| Problem description |
Would you write out the entries again, exactly as they are, but without images?

Human pose keypoint data:
═══

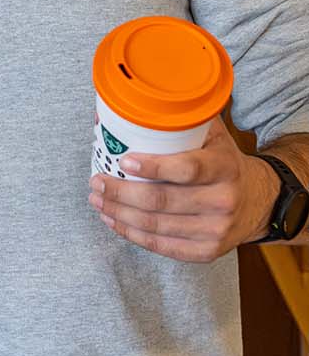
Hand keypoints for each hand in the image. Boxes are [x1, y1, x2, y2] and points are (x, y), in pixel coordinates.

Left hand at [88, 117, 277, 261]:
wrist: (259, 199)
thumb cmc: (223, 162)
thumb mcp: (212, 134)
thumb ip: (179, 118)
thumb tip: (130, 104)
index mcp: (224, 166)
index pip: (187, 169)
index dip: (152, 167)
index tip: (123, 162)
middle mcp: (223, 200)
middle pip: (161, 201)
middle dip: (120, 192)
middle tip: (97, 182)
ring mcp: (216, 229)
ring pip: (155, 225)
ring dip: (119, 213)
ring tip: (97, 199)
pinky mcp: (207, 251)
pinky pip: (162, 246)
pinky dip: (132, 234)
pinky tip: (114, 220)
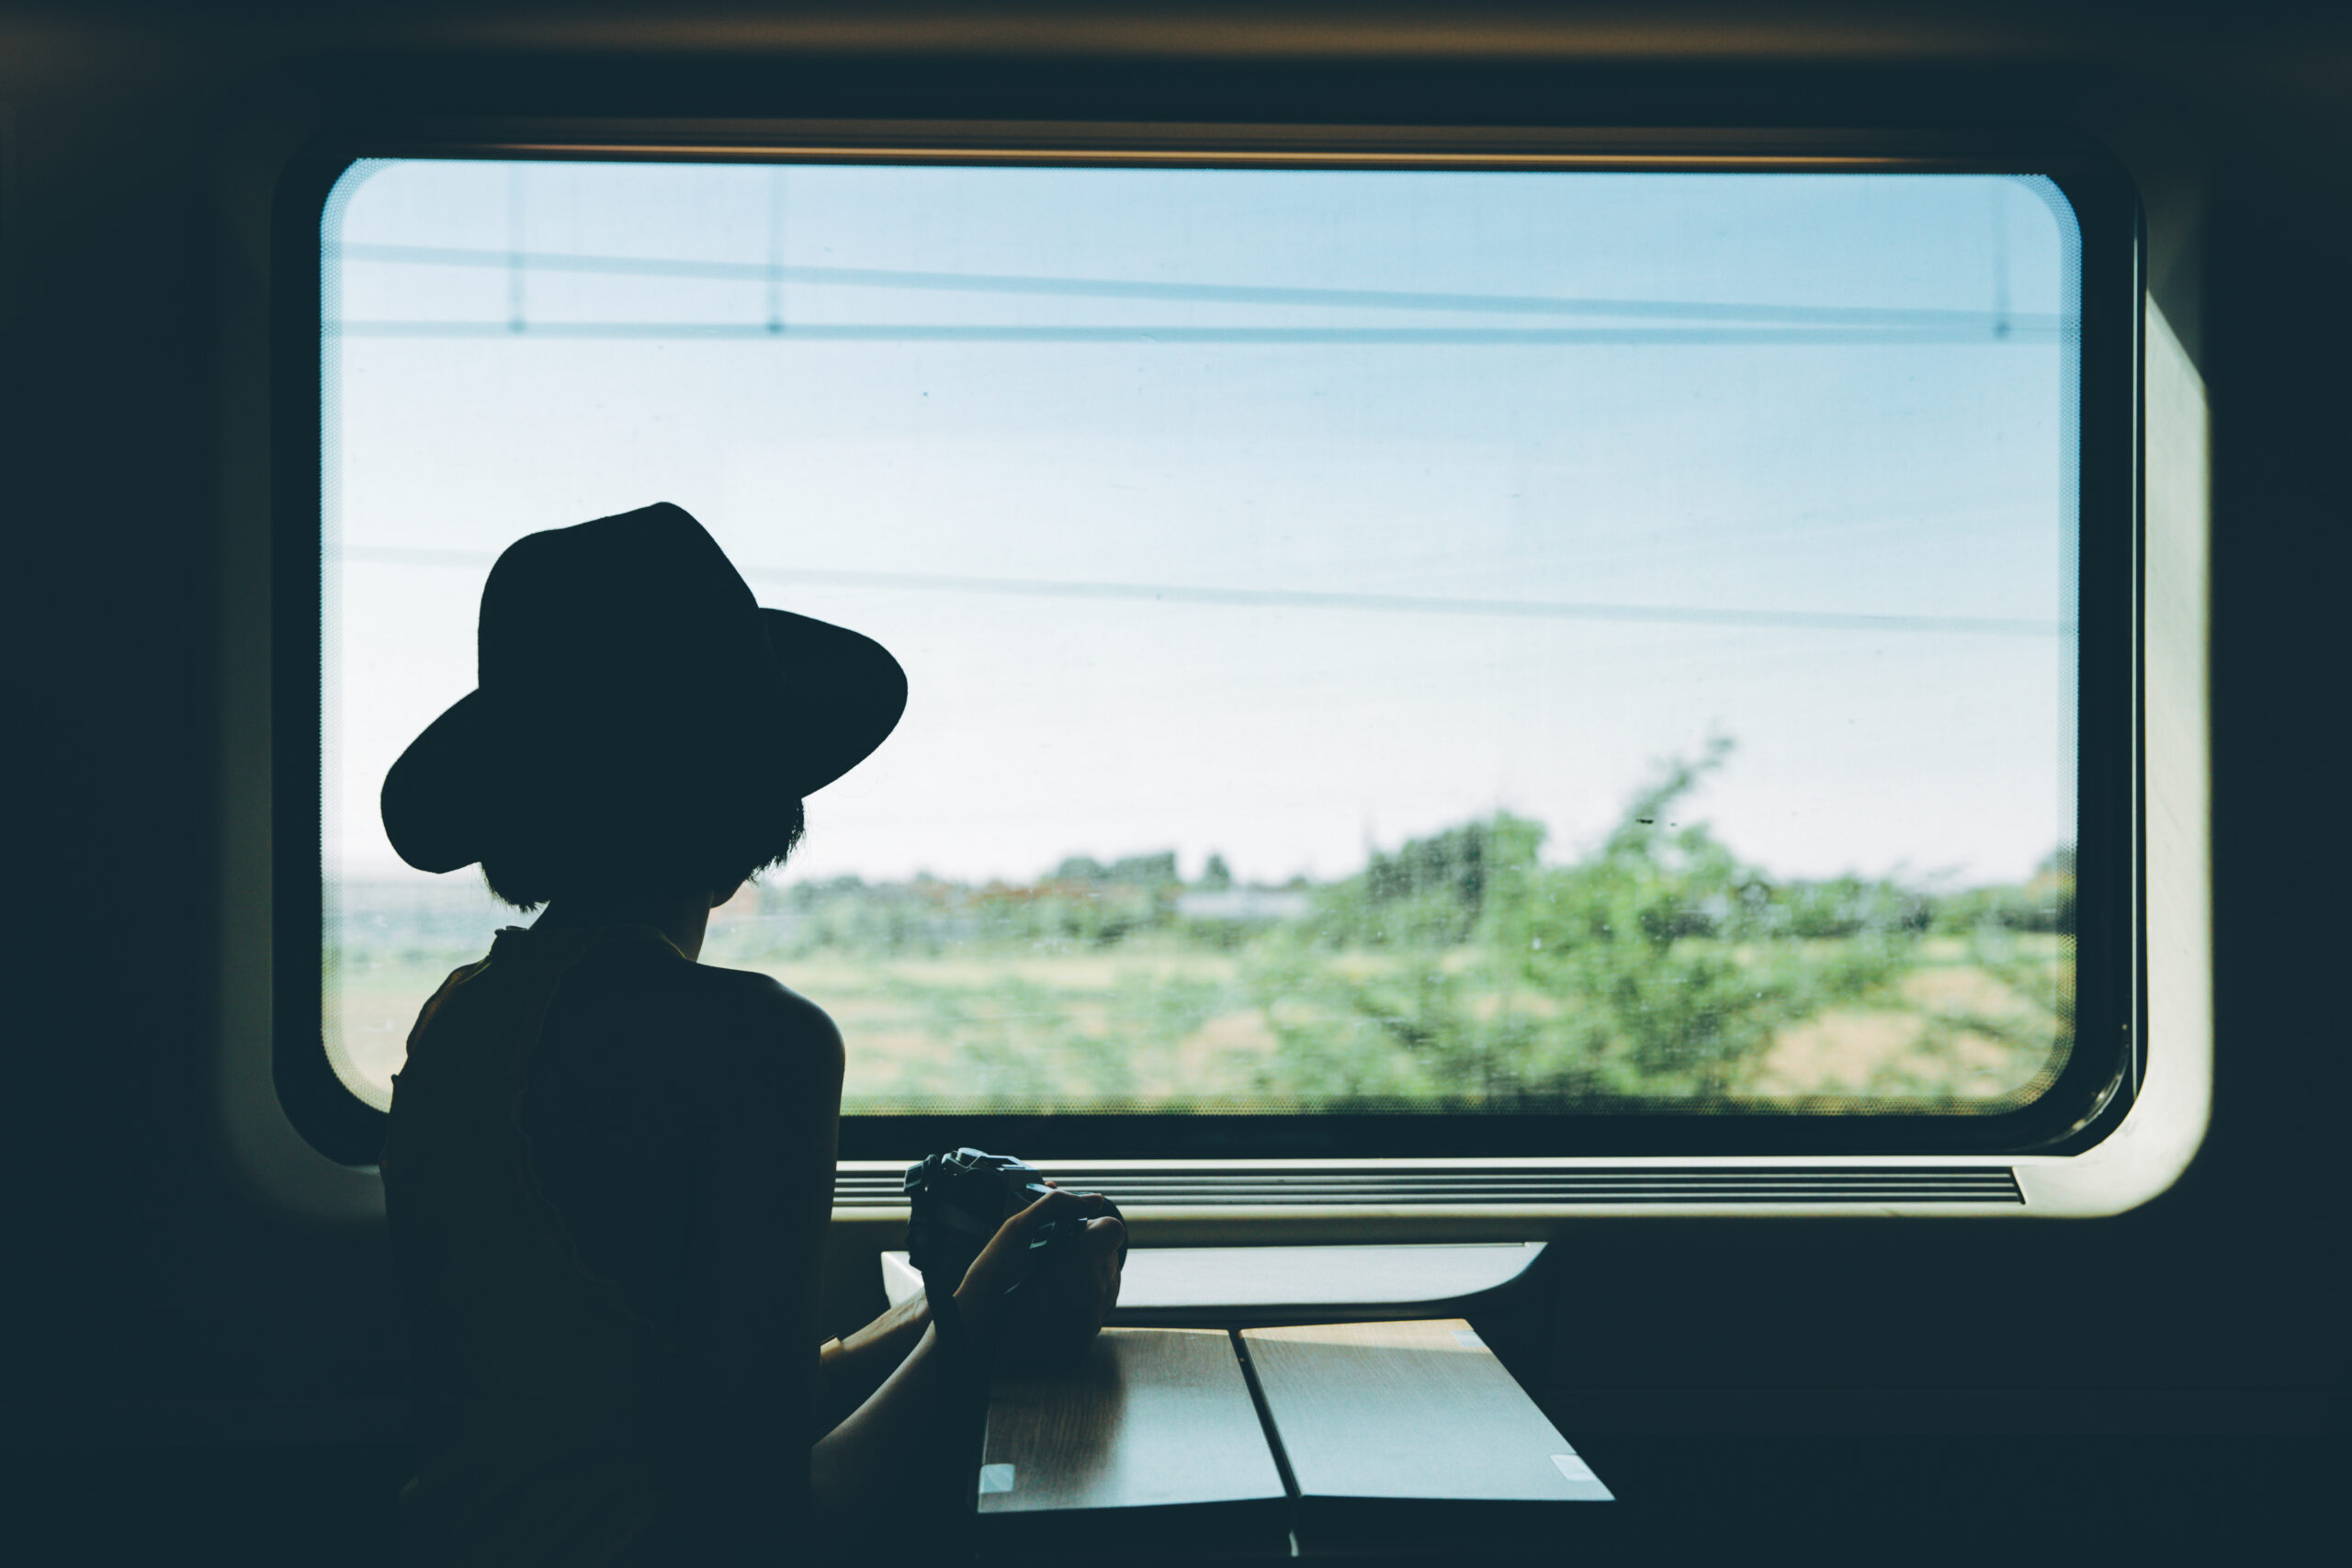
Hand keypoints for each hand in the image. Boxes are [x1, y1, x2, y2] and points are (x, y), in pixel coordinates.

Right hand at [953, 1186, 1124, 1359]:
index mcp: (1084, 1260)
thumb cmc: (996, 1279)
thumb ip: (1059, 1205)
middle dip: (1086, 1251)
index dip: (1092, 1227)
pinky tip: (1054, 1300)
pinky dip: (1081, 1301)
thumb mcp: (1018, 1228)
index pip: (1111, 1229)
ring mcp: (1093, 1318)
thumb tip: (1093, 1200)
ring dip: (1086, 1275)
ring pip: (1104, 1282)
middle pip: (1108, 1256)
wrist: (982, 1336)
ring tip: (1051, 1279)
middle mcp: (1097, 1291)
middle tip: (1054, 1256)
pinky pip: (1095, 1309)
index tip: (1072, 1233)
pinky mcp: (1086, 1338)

═══

| Reply to the task |
Hand keypoints for each hand in the image. Boxes are [x1, y1, x2, y2] and points are (x, y), in pixel coordinates.

Left hand at [88, 117, 277, 261]:
wrist: (259, 199)
thumb cmc: (223, 162)
thumb mcp: (212, 134)
thumb ip: (179, 118)
thumb tip: (130, 104)
index mcp: (224, 166)
index pip: (187, 169)
index dip: (152, 167)
index tip: (123, 162)
middle mcp: (223, 200)
middle pip: (161, 201)
middle dip: (120, 192)
middle tip: (97, 182)
ring mcp: (216, 229)
ring pip: (155, 225)
ring dip: (119, 213)
ring tip: (97, 199)
pinky mcp: (207, 251)
pinky pip: (162, 246)
pinky dip: (132, 234)
pinky tip: (114, 220)
Hand keypoints for each hand in the image. Boxes are [x1, y1, x2, y2] and points are (x, y), in pixel coordinates.

Right hand at [953, 1186, 1124, 1359]:
index mcp: (1084, 1260)
thumb cmc: (996, 1279)
thumb ip: (1059, 1205)
middle dip: (1086, 1251)
index dip: (1092, 1227)
pinky tip: (1054, 1300)
pinky dip: (1081, 1301)
thumb mcp: (1018, 1228)
index pip: (1111, 1229)
ring mcp: (1093, 1318)
thumb tip: (1093, 1200)
ring dip: (1086, 1275)
ring pip: (1104, 1282)
middle pip: (1108, 1256)
wrist: (982, 1336)
ring tip: (1051, 1279)
middle mcp: (1097, 1291)
middle tip: (1054, 1256)
pinky pip: (1095, 1309)
index tip: (1072, 1233)
pinky mcp: (1086, 1338)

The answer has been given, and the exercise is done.